When we last left our hero(s)... Moses is looking at the **promised land** over the banks of the Jordan river and continues his final speech to the Israelites before he dies. And listen, I've been there (metaphorically speaking). I think many of us have.
Picture this: It's your last summer at machaneh (sending support for those this is true for right now), and you're leaving a tafkid you care a lot about. Maybe you're leaving the mitbach and want to impress upon next year's tzevet mitbach your killer organization of dry storage and your revolutionary ordering process. Maybe you're the best amelim madrich there ever was and you have some perfect-for-amelim peulot you don't want to go to waste.

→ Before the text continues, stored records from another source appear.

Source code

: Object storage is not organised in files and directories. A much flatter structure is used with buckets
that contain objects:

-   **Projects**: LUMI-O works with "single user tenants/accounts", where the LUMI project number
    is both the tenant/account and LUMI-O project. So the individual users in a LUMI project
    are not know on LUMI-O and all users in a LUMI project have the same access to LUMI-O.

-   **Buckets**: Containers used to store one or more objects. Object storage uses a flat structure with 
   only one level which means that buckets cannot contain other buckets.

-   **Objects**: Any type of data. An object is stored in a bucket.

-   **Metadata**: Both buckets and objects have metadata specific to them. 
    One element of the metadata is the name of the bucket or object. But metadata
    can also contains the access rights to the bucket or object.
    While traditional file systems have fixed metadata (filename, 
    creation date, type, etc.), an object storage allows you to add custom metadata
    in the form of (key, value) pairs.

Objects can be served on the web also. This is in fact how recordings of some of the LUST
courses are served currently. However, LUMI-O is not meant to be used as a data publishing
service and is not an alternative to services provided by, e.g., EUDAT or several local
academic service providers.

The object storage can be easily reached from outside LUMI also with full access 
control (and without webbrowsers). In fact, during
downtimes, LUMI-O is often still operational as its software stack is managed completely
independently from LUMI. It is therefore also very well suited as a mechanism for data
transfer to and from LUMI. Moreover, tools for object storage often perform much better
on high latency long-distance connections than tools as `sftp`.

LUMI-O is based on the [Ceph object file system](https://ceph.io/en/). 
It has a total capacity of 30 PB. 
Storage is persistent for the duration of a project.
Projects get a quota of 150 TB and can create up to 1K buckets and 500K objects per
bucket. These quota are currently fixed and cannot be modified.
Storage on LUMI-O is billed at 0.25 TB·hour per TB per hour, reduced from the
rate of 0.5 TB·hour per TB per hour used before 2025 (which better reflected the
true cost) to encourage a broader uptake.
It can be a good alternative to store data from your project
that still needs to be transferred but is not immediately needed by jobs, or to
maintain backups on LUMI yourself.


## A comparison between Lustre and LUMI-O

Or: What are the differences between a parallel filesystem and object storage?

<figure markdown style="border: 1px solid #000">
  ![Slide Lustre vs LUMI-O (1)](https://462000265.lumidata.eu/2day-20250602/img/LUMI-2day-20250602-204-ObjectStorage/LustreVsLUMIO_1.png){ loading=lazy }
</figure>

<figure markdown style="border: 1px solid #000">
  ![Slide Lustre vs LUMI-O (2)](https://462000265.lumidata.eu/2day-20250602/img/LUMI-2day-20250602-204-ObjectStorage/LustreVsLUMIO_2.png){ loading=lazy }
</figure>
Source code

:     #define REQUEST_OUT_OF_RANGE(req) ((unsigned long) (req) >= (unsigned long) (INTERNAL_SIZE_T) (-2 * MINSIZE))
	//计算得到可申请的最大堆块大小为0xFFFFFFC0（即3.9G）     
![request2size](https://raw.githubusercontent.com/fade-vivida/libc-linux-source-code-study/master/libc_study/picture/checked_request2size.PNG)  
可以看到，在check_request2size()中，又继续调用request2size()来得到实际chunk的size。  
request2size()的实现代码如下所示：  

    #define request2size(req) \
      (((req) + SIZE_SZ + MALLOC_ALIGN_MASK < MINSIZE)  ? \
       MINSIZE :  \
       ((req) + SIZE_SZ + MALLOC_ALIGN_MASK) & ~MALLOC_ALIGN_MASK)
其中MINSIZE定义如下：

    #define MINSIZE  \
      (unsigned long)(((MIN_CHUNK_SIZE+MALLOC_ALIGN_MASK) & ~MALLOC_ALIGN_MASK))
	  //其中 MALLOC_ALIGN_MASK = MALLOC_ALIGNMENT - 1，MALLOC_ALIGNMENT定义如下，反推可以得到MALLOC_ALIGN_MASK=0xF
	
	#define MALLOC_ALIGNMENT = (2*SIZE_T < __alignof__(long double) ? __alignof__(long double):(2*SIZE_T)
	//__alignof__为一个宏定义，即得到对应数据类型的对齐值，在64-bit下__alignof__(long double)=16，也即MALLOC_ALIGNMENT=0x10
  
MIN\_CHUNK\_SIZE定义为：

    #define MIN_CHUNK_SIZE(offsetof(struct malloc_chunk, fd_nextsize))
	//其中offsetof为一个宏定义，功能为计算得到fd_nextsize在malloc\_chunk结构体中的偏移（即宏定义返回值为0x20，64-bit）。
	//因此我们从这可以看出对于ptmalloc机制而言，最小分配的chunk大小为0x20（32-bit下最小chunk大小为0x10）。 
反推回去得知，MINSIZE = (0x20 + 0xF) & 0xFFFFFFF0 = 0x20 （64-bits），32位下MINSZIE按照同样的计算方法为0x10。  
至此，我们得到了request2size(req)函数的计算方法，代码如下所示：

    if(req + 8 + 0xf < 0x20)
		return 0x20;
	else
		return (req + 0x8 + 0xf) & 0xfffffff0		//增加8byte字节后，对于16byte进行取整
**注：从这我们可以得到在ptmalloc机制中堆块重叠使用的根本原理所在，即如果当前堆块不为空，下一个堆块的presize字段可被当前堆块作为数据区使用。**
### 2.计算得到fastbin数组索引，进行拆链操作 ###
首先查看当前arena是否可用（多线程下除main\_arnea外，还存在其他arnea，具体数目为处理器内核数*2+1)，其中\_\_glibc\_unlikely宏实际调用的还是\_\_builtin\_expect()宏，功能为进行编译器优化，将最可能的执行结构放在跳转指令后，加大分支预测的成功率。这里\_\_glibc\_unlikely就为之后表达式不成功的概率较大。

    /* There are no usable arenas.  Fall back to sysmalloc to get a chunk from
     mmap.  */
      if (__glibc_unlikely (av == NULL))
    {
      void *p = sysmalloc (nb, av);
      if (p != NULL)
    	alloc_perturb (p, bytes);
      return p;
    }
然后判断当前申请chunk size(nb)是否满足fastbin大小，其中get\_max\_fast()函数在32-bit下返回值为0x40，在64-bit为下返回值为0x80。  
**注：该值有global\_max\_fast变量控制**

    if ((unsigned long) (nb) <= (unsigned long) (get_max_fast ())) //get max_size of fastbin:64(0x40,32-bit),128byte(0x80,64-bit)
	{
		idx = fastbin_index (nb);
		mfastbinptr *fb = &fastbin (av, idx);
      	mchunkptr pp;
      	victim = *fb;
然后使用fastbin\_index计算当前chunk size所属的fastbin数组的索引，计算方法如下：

Maybe you're the Rosh or Mazkira Klalit and are having a hard time cramming all of your knowledge and experiences into your successor's brain.
And maybe you're a year or two past this stressful transition experience and already know that your work is mostly forgotten, the kids don't even know who you are, no one calls you for help anymore, and the extent of your legacy is the "Scanning Directions" taped above the printer/copier/scanner in the Central Office.
Google Docs are awesome and where would we be without them, but who really reads the full "Transition" google doc/email/article/binder/choveret/etc? There's just so much to read. Let's all be honest with ourselves and each other.
And herein lies the beauty of our youth movement, and at the same time, (one of) our greatest challenge(s): how many pre-written peulot are lying waste in the Cheder Chinuch, chovrot going unread (and lost) on Google Drive, experiences left unlearned from, growth stifled or forgotten, etc.
I'm not here to lecture, I promise.
Our culture is transition. Both in Habonim Dror and as a Jewish people. We retell our stories for a reason - both of the torah, and of special day/chalutz/that kid issue/that one time/etc.
Most organizations think negatively about transition. Oh goodness, how are we supposed to teach "Edwin(a) The New Employee" everything they need to know to do their job?!?! Panic ensues. But for us, that's just May to November, November through July (shoutout to all my Rashim out there), and June/July, etc.
So how is what we do different? Are we setting ourselves up to fail? Or start from scratch again every year? Aren't most baked goods better when made from scratch? Yes, but that's why we have recipes. Aren't most societies/communities/cultures better when created from scratch? No, but yes, that's why we have the Torah. See what I did there?
Ok, so what was even going on in the Torah at this point in transition??
Moses goes, "And now, O Israel, hearken to the commandments that I am teaching you so that you may live and possess this promised land. Do not add or subtract anything to that which I am commanding. Your own eyes have sees that everyone that followed Baal Peor was destroyed. Those of you who remained with God are all alive today.